Slow results
Hi, I have checked the package and tested search both in Python and Rust; however, Python version is significantly faster. I am using Ultra 5 chip.
There isn't anything about the Rust bindings that would influence performance so drastically, so this is likely a situation with linking against a version of the library with less optimizations or a reduced instruction set. If you can describe how you built faiss-rs and from where you got the Python version, we can draw some conclusions.

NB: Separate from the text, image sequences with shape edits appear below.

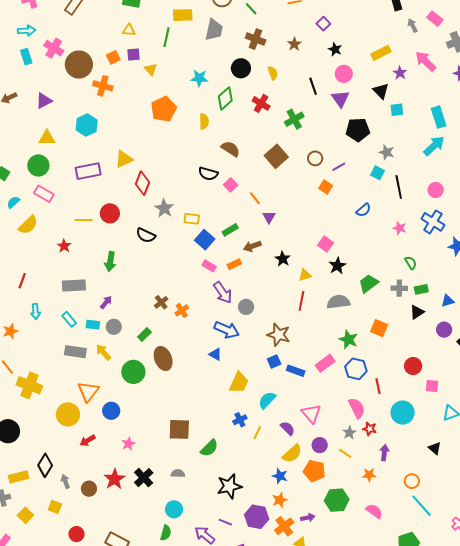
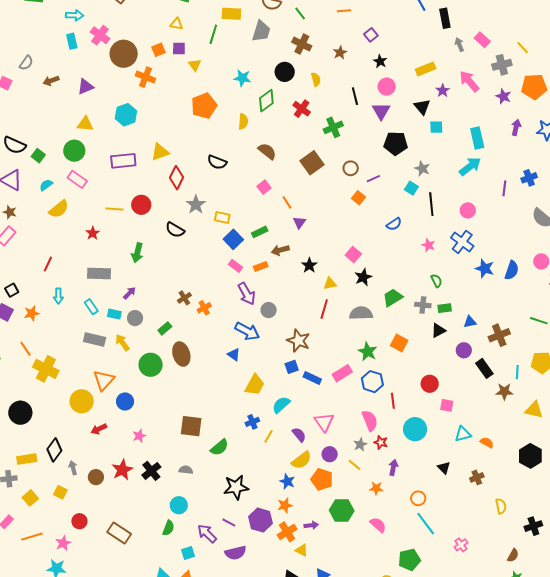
black semicircle: (208, 174) -> (217, 162), moved

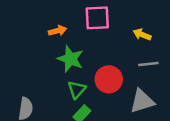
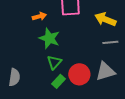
yellow arrow: (142, 35) -> (105, 19), size x1.5
red circle: (109, 79) -> (79, 74), moved

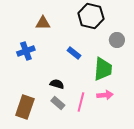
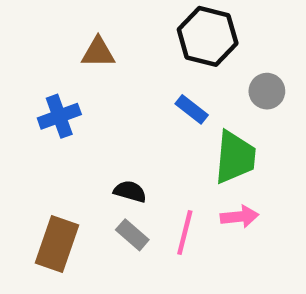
blue rectangle: (74, 53) -> (192, 109), moved

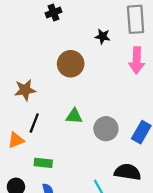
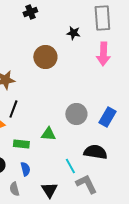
green triangle: (74, 116) -> (48, 134), moved

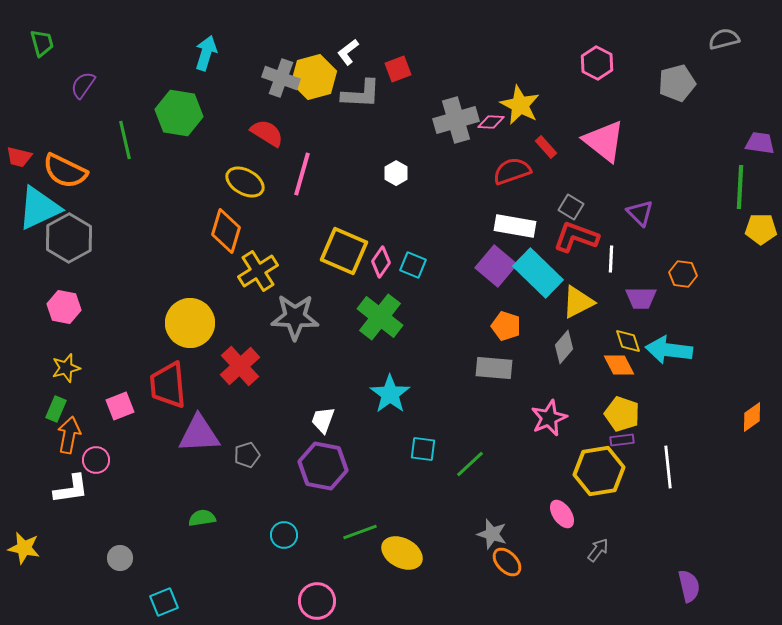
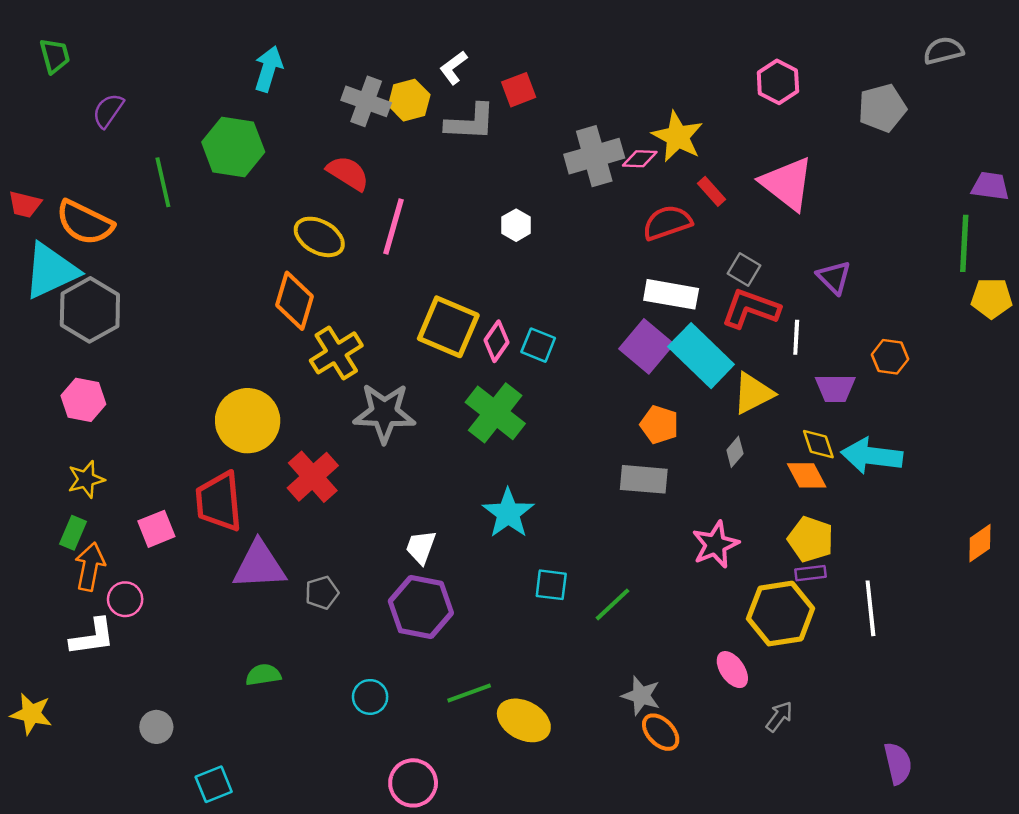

Thank you for your response and the great work. Using archlinux, first I did:
sudo pacman -Sy intel-oneapi-mkl
then
cmake -B build -DFAISS_ENABLE_GPU=OFF -DFAISS_ENABLE_C_API=ON -DBUILD_SHARED_LIBS=ON -DFAISS_ENABLE_PYTHON=OFF -DMKL_LIBRARIES=/opt/intel/mkl/lib/intel64/libmkl_rt.so
make -C build -j 4
cd build
sudo make install
In the project directory, cargo add faiss and the code:
use std::time;
use faiss::{index_factory, Index, MetricType};
fn main() -> Result<(), Box<dyn std::error::Error>> {
let my_data = vec![1f32 / 1000.0; 256 * 100000];
let mut index = index_factory(256, "Flat", MetricType::L2)?;
index.add(&my_data)?;
let my_query = vec![2f32 / 1000.0; 256 * 10000];
let start = time::Instant::now();
let result = index.search(&my_query, 5)?;
let duration = start.elapsed();
// for (i, (l, d)) in result
// .labels
// .iter()
// .zip(result.distances.iter())
// .enumerate()
// {
// println!("#{}: {} (D={})", i + 1, *l, *d);
// }
println!("{:?}", duration);
Ok(())
}
takes 3.702652552s, but code
import numpy as np
import time
d = 256 # dimension
nb = 100000# database size
nq = 10000# nb of queries
np.random.seed(1234) # make reproducible
xb = np.random.random((nb, d)).astype('float32')
xb[:, 0] += np.arange(nb) / 1000.
xq = np.random.random((nq, d)).astype('float32')
xq[:, 0] += np.arange(nq) / 1000.
import faiss # make faiss available
index = faiss.IndexFlatL2(d) # build the index
print(index.is_trained)
index.add(xb) # add vectors to the index
print(index.ntotal)
k = 10 # we want to see 4 nearest neighbors
start = time.time()
D, I = index.search(xq, k) # actual search
print(I[:5]) # neighbors of the 5 first queries
print(I[-5:]) # neighbors of the 5 last queries
duration = time.time() - start
print(duration * 1000)
takes 1.55.612159729004s. For Python version I just did pip install faiss-cpu.